EFFECTS OF SEX, ENVIRONMENT, AND CONDITION ON THE MUSKING BEHAVIOR OF SYMPATRIC GARTERSNAKES (THAMNOPHIS SPP.)
Keywords:antipredator behavior, body condition, gartersnake, musking, predation, Thamnophis elegans, Thamnophis radix, urbanization
Despite an abundance of studies documenting antipredator and defensive behaviors of gartersnakes (genus Thamnophis), few have quantitatively examined musking, a widely utilized antipredator tactic.

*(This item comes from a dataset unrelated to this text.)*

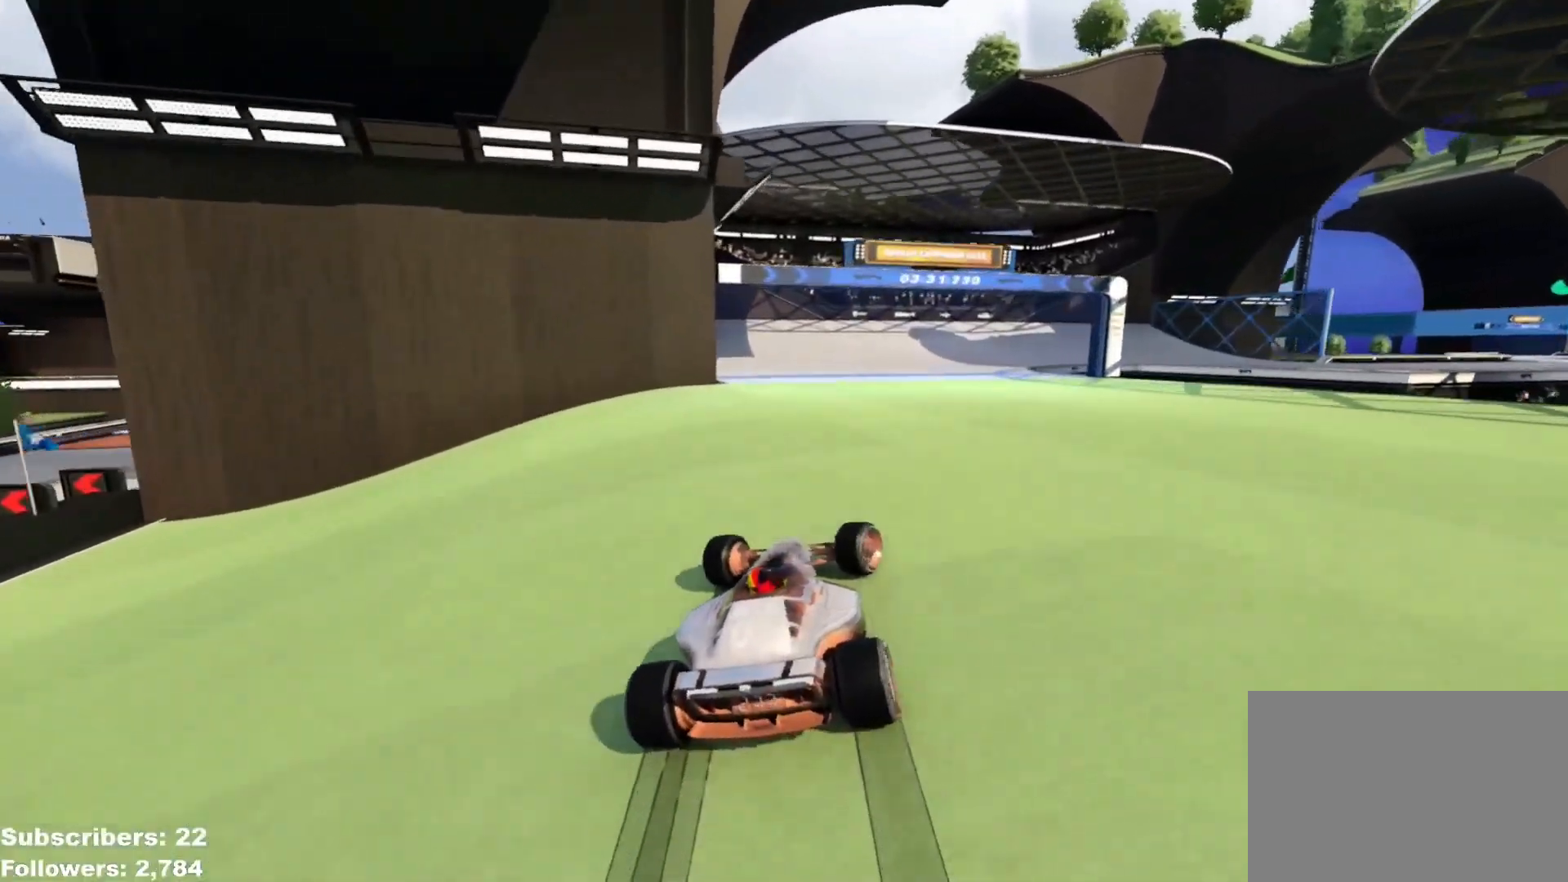
{"keys": ["right", "up"], "events": [[167, "right", "up"], [234, "right", "down"]]}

In this study we quantify musking behaviors in the Terrestrial Gartersnake (Thamnophis elegans) and the Plains Gartersnake (T. radix) when hand-captured at four sites in and near Denver, Colorado, USA. Overall, Plains Gartersnakes musked significantly more often than Terrestrial Gartersnakes. Female Terrestrial Gartersnakes musked more frequently than males, a pattern not evident in the Plains Gartersnake. Additionally, we observed a positive correlation in body condition and musking propensity in Terrestrial Gartersnakes, suggesting resource-dependent behavior in this species. Musking behavior was consistent across variations in predation pressure, environmental conditions, and snake body size, all factors shown to influence other gartersnake defensive behaviors. These results corroborate other research which demonstrates that snake antipredator behaviors are determined by complex interactions of abiotic and biotic factors.